## Aim of the exercise
Pick up the figure legends below on GPR30 and NMDA receptor signaling after their last sentence, and continue them.

Depression of NR2B subunit phosphorylation by GPR30. Cells were pretreated with G1 (1 nm) for 15 min and then cotreated with NMDA (200 μm) and glycine (20 μm) for another 30 min. A, Six hours after NMDA treatment, Western blot analysis was performed using antibodies against NR1, NR2A, and NR2B. B, GPR30 activation by G1 (1 nm, 45 min) did not affect the total NR1, NR2A, and NR2B expression. C, Western blot analysis was performed to detect the phosphorylated NR2B. D, GPR30 activation by G1 (1 nm, 45 min) depressed the levels of phosphorylated NR2B at Ser-1303 (p-Ser1303-NR2B), but not at (p-Tyr1472-NR2B). E, Detection of the membrane surface expression of NMDARs subunits. F, Only the membrane surface expression of NR2B-p-Ser1303 and not the total levels of NR2A and NR2B were affected by the G1 and NMDA treatments. The data were pooled from five independent experiments. ^$$p < 0.01 compared with control; *p < 0.05, **p < 0.01 compared with NMDA treatment alone.

Figure 9.

Depression of DAPK1 dephosphorylation by GPR30. A, Thirty minutes after NMDA treatment, the cells were lysed, and Western blot analysis was performed to detect the p-DAPK1 and DAPK1 levels. NMDA exposure resulted in the significant dephosphorylation of p-DAPK1 into DAPK1. G1 (1 nm) inhibited p-DAPK1 dephosphorylation, whereas PD98059 (25 μm) abolished the effects of G1 on DAPK1 and NR2B phosphorylation. The data were pooled from five independent experiments. ^$$p < 0.01 compared with the control; **p < 0.01 compared with NMDA treatment alone; ^&&p < 0.01 compared with G1 plus NMDA. B, RDEA119 (1 μm) or JTP-74057 (0.1 μm) abolished the effects of G1 on DAPK1 and NR2B phosphorylation. The data were pooled from five independent experiments. ^$$p < 0.01 compared with the control; *p < 0.05, **p < 0.01 compared with NMDA treatment alone; ^&p < 0.05, ^&&p < 0.01 compared with G1 plus NMDA. C, Confocal images showing the transfection rate of the DAPK1-shRNA. Top, Nuclei were stained with Hoechst33258 (blue). GFP-positive neurons indicated the successful knockdown of DAPK1 by transfection of DAPK1-shRNA. Bottom, Typical neurons showing DAPK1-shRNA transfection (green) and nontransfection (red). Scale bars: 20 μm. D, DAPK1-shRNA transfection resulted in a reduction in DAPK1 protein levels; the negative shRNA did not change of DAPK1 expression. **p < 0.01 compared with the control and negative shRNA. E, DAPK1 knockdown significantly depressed the phosphorylation of the NR2B subunit at Ser-1303 induced by NMDA exposure. F, DAPK1-shRNA transfection prevented the neurotoxicity of NMDA exposure. ^$$p < 0.01 compared with the control; **p < 0.01 compared with NMDA treatment alone and negative shRNA. G–H, DAPK1-shRNA transfection abolished the effects of G1 on NMDA-elicited currents (n = 7).

(Figure understanding tasks)
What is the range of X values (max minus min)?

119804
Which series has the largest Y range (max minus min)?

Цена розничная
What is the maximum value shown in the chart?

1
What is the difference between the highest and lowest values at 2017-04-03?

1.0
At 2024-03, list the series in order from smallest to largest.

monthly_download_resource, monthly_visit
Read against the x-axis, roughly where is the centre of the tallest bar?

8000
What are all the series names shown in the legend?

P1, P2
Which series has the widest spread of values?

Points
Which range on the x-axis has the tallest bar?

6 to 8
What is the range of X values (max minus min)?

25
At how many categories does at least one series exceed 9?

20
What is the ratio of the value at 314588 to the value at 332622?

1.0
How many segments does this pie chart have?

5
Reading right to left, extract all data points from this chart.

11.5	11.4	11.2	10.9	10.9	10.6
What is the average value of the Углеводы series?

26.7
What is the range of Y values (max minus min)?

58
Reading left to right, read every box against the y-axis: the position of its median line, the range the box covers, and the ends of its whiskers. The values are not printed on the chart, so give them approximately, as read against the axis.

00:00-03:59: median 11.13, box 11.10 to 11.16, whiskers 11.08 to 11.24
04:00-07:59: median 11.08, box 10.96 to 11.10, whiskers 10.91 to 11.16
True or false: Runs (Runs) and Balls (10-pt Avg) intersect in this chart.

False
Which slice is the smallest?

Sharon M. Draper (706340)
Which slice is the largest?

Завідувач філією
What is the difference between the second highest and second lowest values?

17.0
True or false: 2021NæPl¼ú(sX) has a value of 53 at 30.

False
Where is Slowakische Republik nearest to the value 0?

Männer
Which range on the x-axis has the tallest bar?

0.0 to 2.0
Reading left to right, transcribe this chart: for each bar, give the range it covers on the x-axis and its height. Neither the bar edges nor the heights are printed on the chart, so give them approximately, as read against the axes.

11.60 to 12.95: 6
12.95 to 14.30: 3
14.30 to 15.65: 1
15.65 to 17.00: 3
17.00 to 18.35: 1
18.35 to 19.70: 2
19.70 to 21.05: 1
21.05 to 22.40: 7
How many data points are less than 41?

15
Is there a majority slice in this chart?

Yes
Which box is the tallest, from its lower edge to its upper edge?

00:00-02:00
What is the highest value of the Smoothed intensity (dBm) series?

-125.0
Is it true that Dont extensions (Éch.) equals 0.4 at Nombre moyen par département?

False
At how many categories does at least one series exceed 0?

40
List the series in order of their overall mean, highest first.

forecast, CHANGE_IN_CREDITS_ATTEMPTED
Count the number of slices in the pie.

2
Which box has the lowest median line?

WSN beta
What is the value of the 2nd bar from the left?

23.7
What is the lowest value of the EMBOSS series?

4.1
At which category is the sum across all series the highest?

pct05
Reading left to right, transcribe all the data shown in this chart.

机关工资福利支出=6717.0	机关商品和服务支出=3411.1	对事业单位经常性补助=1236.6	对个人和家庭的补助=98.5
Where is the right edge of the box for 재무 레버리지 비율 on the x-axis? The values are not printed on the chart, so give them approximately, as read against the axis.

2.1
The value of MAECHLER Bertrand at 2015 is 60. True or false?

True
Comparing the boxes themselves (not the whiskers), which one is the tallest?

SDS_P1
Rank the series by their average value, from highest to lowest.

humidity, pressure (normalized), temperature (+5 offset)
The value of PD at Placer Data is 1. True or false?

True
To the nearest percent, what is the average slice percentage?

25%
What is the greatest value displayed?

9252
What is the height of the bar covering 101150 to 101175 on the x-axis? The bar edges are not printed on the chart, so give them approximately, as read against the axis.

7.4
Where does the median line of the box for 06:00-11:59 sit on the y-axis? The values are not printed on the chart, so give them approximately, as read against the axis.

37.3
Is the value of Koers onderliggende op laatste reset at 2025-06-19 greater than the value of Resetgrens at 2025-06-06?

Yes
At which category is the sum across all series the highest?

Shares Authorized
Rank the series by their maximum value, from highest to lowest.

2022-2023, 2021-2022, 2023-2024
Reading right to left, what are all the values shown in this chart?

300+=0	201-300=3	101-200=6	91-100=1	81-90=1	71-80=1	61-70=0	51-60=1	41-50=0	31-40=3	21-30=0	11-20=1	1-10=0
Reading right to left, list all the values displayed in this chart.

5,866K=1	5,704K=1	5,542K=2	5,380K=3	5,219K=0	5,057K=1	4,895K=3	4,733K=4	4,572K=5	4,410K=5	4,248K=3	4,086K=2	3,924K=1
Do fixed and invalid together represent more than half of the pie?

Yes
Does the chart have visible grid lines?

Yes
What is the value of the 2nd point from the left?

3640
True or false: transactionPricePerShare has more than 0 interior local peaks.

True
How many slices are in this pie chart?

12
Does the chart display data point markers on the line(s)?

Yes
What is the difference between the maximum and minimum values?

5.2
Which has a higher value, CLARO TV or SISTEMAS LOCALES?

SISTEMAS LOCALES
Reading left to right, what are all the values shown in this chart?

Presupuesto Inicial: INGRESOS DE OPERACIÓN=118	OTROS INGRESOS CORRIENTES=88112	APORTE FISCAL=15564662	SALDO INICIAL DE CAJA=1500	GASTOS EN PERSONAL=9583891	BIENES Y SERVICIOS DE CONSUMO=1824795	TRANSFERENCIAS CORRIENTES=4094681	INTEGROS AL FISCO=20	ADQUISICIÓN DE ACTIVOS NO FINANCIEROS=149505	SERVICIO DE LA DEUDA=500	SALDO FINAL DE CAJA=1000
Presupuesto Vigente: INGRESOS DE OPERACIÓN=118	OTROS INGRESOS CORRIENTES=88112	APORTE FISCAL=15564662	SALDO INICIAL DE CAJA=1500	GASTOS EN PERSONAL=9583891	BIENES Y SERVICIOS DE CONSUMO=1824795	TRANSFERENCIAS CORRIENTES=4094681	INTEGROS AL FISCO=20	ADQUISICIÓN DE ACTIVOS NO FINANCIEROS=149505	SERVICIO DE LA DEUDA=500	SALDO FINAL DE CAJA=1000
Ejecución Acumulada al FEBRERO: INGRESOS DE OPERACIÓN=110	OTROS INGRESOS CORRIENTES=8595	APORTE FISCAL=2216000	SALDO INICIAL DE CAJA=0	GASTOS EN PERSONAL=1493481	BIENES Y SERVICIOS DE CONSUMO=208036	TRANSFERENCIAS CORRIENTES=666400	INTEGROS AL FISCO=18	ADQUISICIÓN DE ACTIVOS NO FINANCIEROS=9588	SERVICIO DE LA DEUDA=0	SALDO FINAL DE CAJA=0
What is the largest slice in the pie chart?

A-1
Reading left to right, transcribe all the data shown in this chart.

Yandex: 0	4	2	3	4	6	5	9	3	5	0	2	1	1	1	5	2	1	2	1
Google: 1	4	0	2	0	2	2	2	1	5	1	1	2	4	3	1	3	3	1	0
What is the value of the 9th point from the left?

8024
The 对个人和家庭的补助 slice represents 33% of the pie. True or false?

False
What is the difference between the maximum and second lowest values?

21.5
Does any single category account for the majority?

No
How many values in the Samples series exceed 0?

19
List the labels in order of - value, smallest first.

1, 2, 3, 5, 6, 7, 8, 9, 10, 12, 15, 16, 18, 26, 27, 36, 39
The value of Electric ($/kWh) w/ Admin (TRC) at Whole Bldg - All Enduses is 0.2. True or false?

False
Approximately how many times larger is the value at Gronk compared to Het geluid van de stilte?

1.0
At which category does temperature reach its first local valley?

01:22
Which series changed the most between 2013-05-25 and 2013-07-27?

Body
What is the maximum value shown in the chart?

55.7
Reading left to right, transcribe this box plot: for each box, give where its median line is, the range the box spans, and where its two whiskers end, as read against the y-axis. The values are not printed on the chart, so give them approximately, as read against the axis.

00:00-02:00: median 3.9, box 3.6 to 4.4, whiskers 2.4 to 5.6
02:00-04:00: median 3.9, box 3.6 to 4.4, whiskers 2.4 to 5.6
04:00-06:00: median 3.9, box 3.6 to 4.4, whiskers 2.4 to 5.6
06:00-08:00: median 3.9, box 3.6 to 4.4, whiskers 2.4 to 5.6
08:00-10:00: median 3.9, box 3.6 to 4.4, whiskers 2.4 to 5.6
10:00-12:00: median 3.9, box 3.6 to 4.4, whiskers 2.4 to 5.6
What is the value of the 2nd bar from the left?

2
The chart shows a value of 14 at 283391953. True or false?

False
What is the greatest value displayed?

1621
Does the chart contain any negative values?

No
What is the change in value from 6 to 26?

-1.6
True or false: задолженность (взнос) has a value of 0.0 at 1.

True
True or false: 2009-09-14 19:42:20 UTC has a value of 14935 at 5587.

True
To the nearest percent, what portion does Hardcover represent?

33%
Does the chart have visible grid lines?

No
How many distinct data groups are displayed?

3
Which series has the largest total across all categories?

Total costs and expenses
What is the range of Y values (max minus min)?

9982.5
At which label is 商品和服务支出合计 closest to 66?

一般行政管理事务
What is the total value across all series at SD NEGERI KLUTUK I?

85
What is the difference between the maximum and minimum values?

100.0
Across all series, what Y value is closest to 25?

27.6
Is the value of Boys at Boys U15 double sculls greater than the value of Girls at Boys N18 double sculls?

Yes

## Answer for this exercise
Figure 10.

Neuroprotection by GPR30 in vivo. A, Representative photographs of infarct volume after the MACO and treatments with vehicle (10% DMSO, 2 μl), G1 (0.2 μg), and PD98059 (0.5 μg). n = 6 in each group. B, G1 (0.2 μg) significantly reduced the neurological deficit score after MCAO. PD98059 (0.5 μg) reversed the effect of G1. C, Nissl staining showing the morphologic neuronal changes in the hippocampus CA1 region and prefrontal cortex. Scale bars: 50 μm. D, G1 (0.2 μg) significantly reduced the injury in the hippocampus CA1 region. E, G1 (0.2 μg) significantly reduced the injury in the prefrontal cortex. n = 6 in each group. ^&&p < 0.01 compared with the sham; ^$$p < 0.01compared with the vehicle; *p < 0.05, **p < 0.01 compared with G1.

Figure 11.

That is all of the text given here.